> [TASK ITEM] Pictures must be dropped from the copy of the entries below; all else is returned exactly.

> [AVAILABLE DATA]
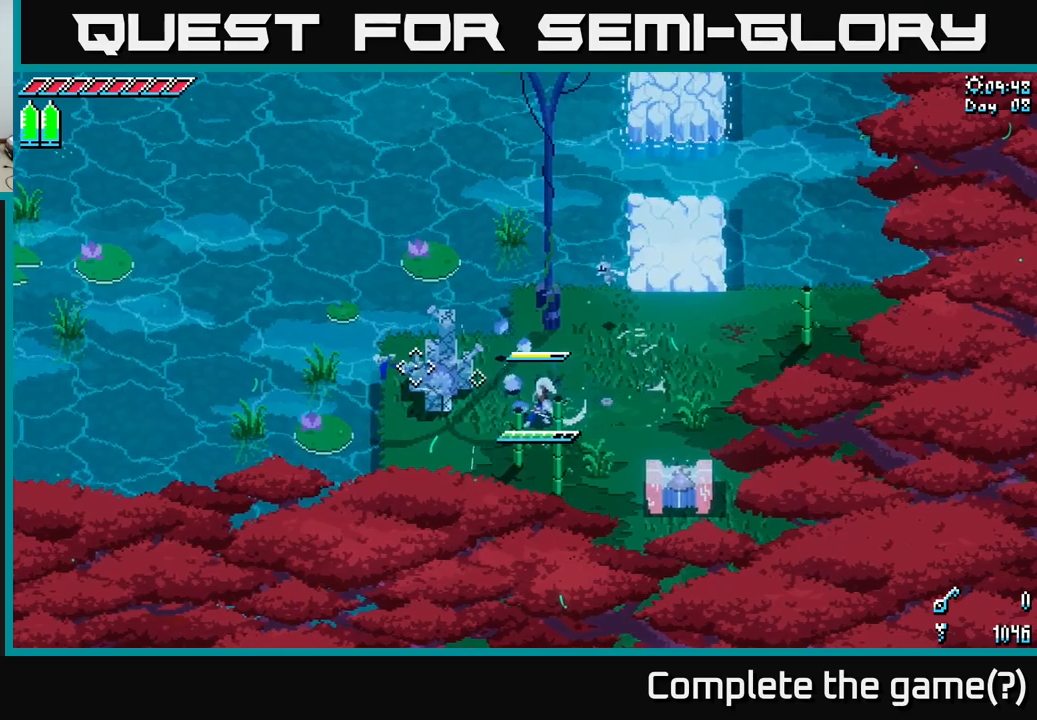
{"buttons": [], "left_stick": "center", "right_stick": "center", "events": [[50, "R2", "down"], [150, "R2", "up"], [233, "left_stick", "center"], [283, "R2", "down"], [333, "left_stick", "left"], [367, "R2", "up"], [500, "left_stick", "center"]]}
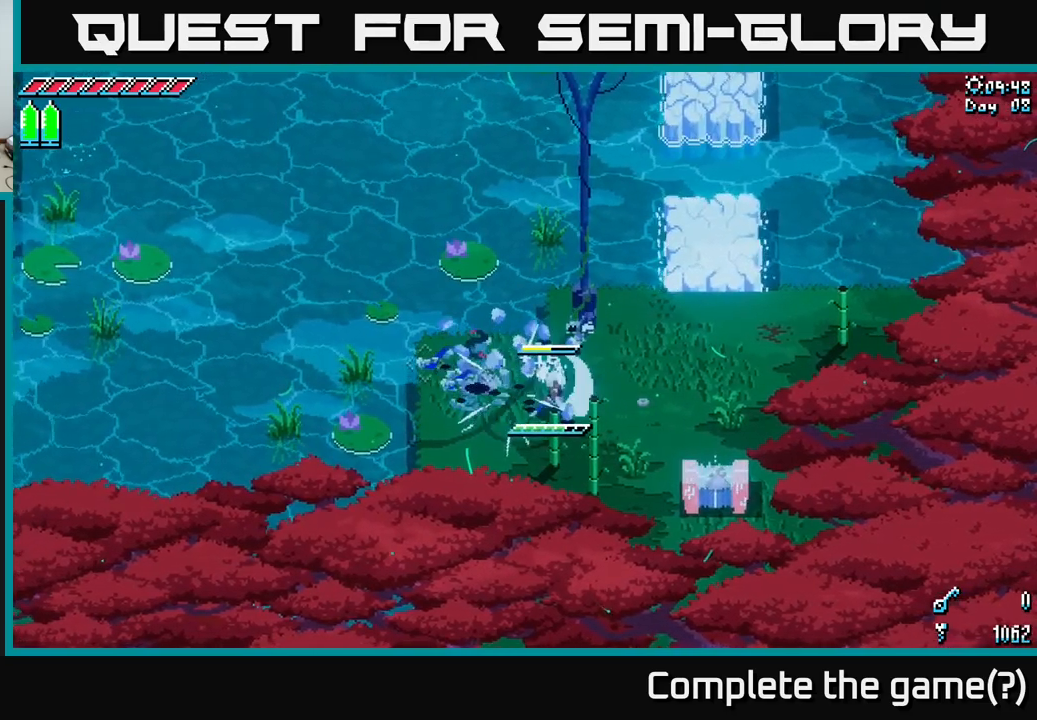
{"buttons": ["X"], "left_stick": "down-right", "right_stick": "center", "events": [[83, "left_stick", "down-right"], [200, "X", "down"]]}
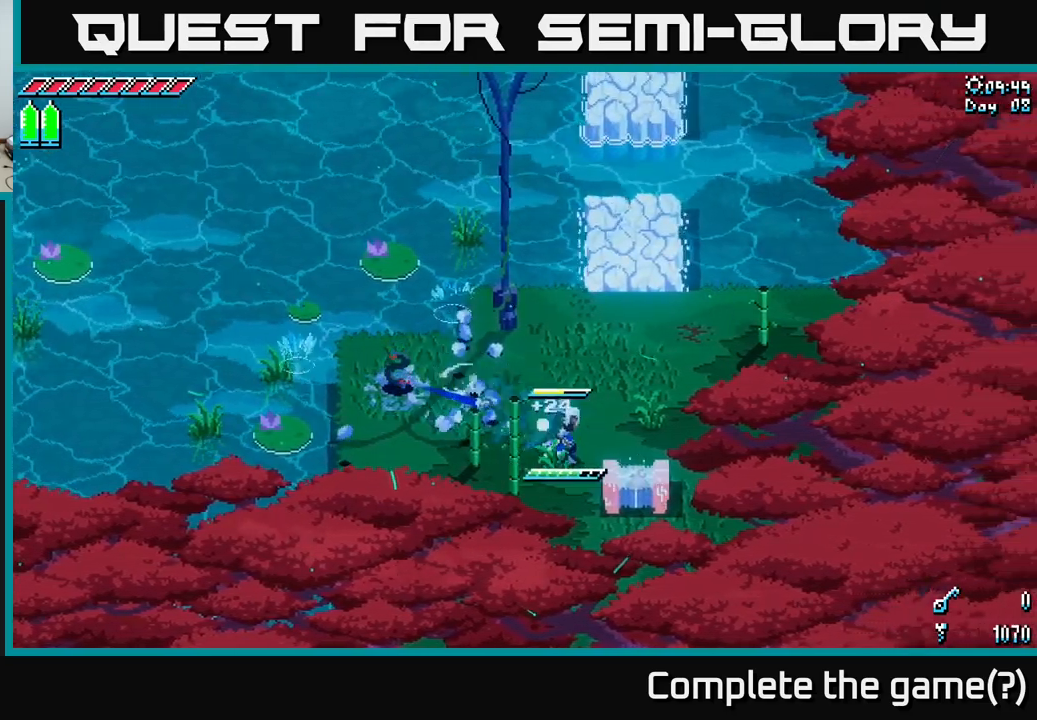
{"buttons": [], "left_stick": "center", "right_stick": "center", "events": [[33, "X", "up"], [200, "Y", "down"], [250, "left_stick", "center"], [350, "Y", "up"]]}
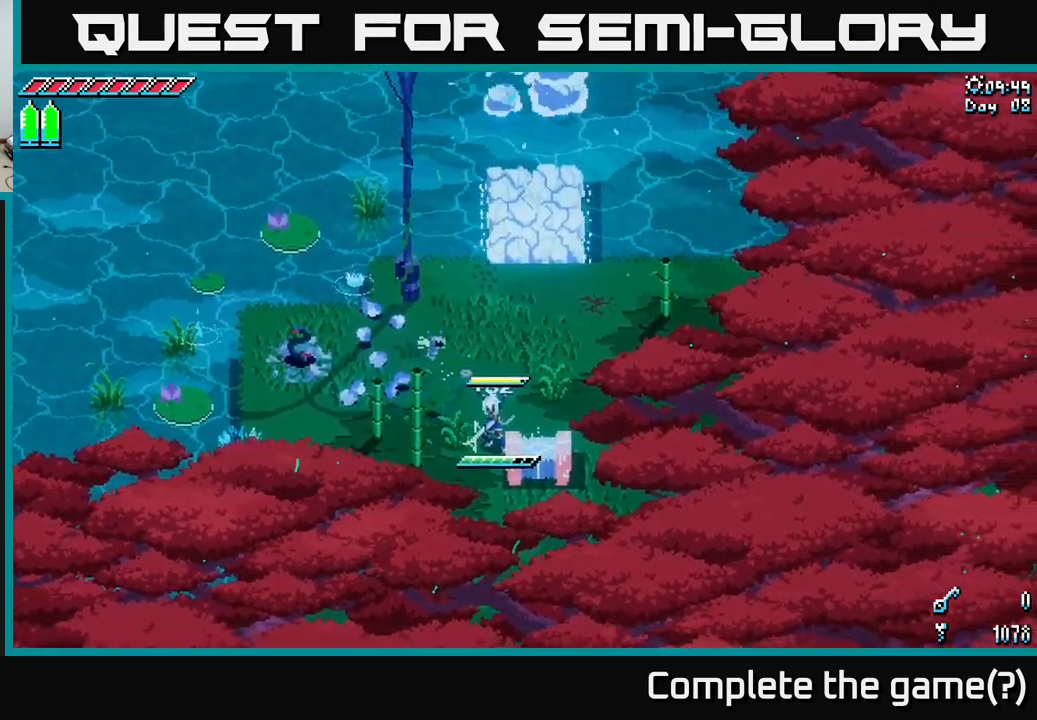
{"buttons": [], "left_stick": "center", "right_stick": "center", "events": []}
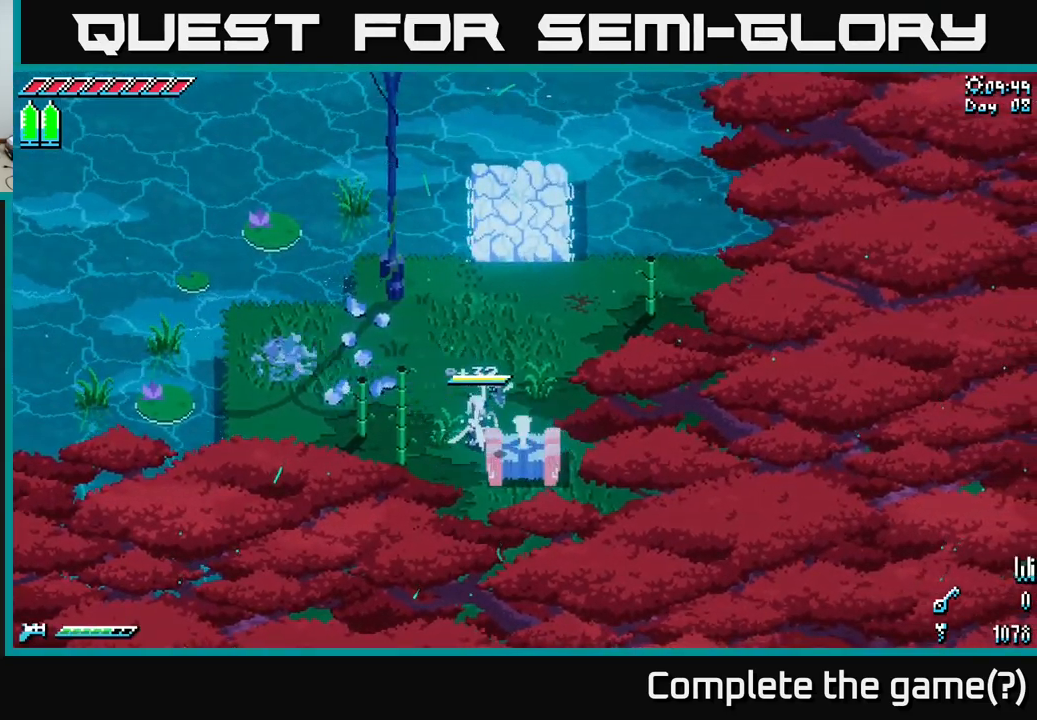
{"buttons": [], "left_stick": "center", "right_stick": "center", "events": []}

> [PROBLEM SOLUTION]
{"buttons": [], "left_stick": "center", "right_stick": "center", "events": [[50, "R2", "down"], [150, "R2", "up"], [233, "left_stick", "center"], [283, "R2", "down"], [333, "left_stick", "left"], [367, "R2", "up"], [500, "left_stick", "center"]]}
{"buttons": ["X"], "left_stick": "down-right", "right_stick": "center", "events": [[83, "left_stick", "down-right"], [200, "X", "down"]]}
{"buttons": [], "left_stick": "center", "right_stick": "center", "events": [[33, "X", "up"], [200, "Y", "down"], [250, "left_stick", "center"], [350, "Y", "up"]]}
{"buttons": [], "left_stick": "center", "right_stick": "center", "events": []}
{"buttons": [], "left_stick": "center", "right_stick": "center", "events": []}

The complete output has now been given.